**Work instruction:**
When the word "drywall" shows up in a line of the records below, copy that line.

**Source information:**
+ + + +
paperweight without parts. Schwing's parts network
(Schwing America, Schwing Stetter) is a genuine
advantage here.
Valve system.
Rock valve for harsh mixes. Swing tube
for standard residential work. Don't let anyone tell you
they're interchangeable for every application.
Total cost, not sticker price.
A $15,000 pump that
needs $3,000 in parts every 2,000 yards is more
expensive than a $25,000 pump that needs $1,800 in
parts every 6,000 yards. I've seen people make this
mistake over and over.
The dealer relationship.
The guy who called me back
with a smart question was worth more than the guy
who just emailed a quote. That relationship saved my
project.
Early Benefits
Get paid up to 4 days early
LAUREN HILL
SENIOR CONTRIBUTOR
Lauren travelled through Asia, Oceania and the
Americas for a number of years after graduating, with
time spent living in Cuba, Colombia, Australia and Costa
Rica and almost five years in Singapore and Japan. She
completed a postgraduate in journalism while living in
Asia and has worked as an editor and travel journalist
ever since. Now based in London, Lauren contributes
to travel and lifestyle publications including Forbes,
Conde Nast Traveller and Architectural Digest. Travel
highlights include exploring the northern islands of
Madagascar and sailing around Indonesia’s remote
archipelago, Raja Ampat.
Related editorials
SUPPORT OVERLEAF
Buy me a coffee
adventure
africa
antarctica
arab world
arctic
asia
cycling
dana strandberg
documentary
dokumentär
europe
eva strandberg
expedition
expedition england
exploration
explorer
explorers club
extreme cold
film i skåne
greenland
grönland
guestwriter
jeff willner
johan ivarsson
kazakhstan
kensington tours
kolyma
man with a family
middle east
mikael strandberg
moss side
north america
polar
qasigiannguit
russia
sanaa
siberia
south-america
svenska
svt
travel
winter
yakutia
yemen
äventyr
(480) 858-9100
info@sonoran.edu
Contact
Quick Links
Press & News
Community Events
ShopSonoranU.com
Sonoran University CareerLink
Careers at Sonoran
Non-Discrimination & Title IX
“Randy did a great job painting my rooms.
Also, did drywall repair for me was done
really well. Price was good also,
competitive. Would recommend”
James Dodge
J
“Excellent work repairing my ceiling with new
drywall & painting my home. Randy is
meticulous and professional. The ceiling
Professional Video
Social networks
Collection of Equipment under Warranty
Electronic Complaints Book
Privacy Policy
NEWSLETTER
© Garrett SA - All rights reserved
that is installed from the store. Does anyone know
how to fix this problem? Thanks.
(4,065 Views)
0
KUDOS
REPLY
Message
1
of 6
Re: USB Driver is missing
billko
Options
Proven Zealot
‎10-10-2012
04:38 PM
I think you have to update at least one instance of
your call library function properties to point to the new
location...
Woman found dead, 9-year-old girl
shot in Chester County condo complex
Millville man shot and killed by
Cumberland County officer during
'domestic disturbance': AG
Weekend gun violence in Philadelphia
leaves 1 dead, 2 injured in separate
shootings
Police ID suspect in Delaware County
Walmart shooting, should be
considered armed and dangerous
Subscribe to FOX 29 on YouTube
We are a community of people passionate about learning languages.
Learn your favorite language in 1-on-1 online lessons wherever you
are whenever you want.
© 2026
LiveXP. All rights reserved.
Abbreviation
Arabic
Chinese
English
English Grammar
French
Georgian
+ + + +
**Exercise answer:**
Also, did drywall repair for me was done
drywall & painting my home. Randy is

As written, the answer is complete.